◆ Excerpt provided:
Develop > Tailoring > Environment configuration > Applying customizations to the production environment > Promote customizations from development to production

Promote customizations from development to production

  1. Before you promote customizations from development to production, thoroughly document every change made in the development system that will need to be part of the patch that is promoted to production. The information that you collect in this documentation depends on the environment, but should at a minimum include the following fields, which are mentioned in the log file:
    • Change Number
    • Request Description
    • Task Number
    • Task Description
    • Change Requester
    • Change Owner
    • Record modified
    • Date Modified
    • Change Description
    • Unload Name
    • Patch Name
    • Test plan
    You can document changes either inside of Service Manager Change Management or by using an external program such as Microsoft Excel.
  2. Test all changes in the development system.
  3. After all changes are documented, tested, and functioning in the development system, create a single unload.

◆ Exercise tasks:
1. Answer these questions from the page on promoting customizations:
(a) What are the two ways to document changes?
(b) In which system should all changes be tested?
(c) What should be created after all changes are documented, tested, and functioning?
2. Translate this sentence from the page on promoting customizations into Spanish: "You can document changes either inside of Service Manager Change Management or by using an external program such as Microsoft Excel."

◆ Excerpts of spatial question data:
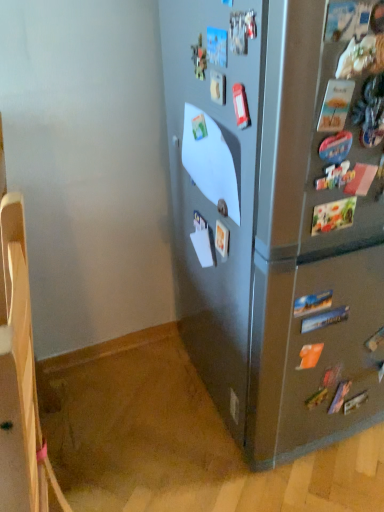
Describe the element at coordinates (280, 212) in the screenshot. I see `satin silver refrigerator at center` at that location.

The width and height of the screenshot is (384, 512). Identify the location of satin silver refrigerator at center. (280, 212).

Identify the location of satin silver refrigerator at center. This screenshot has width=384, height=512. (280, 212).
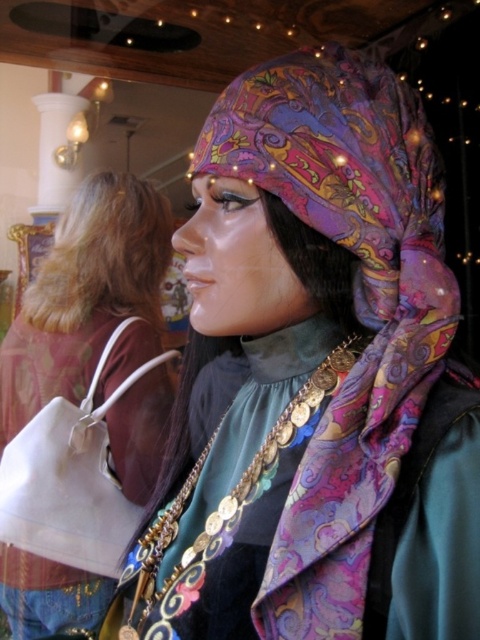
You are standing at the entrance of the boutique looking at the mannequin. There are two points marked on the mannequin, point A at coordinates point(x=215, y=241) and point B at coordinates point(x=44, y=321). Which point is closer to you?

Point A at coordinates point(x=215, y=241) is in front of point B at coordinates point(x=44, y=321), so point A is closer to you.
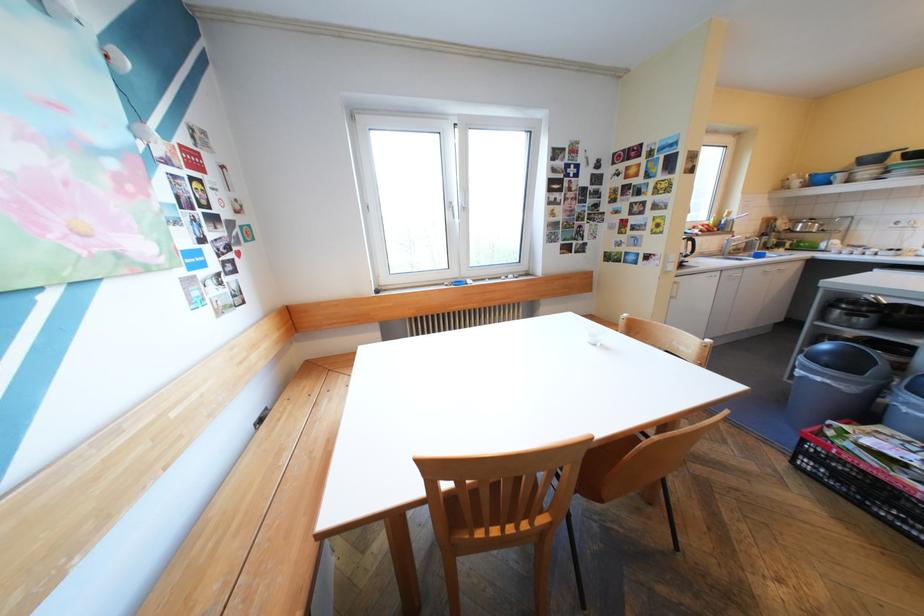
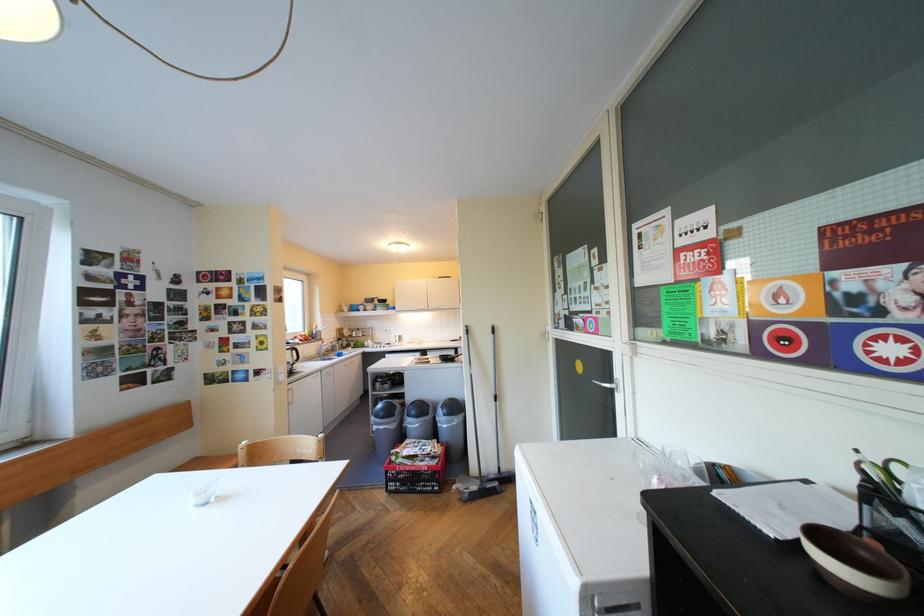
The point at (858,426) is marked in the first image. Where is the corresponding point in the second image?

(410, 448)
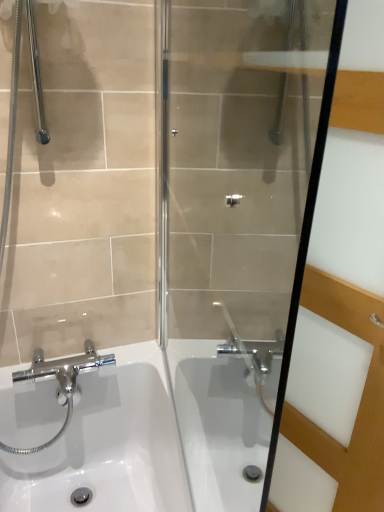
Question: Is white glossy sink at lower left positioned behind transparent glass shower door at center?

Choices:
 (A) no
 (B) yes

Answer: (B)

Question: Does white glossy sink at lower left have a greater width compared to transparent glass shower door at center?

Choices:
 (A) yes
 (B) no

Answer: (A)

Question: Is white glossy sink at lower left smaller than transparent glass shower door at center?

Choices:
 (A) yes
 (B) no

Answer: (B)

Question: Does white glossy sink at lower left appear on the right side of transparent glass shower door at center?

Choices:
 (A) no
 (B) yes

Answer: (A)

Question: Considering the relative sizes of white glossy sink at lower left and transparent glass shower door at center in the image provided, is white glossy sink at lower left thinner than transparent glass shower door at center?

◆ Results for each task:
1.
(a) Inside Service Manager Change Management, or with an external program such as Microsoft Excel.
(b) The development system.
(c) A single unload.

2. Puede documentar los cambios dentro de Service Manager Change Management o mediante un programa externo como Microsoft Excel.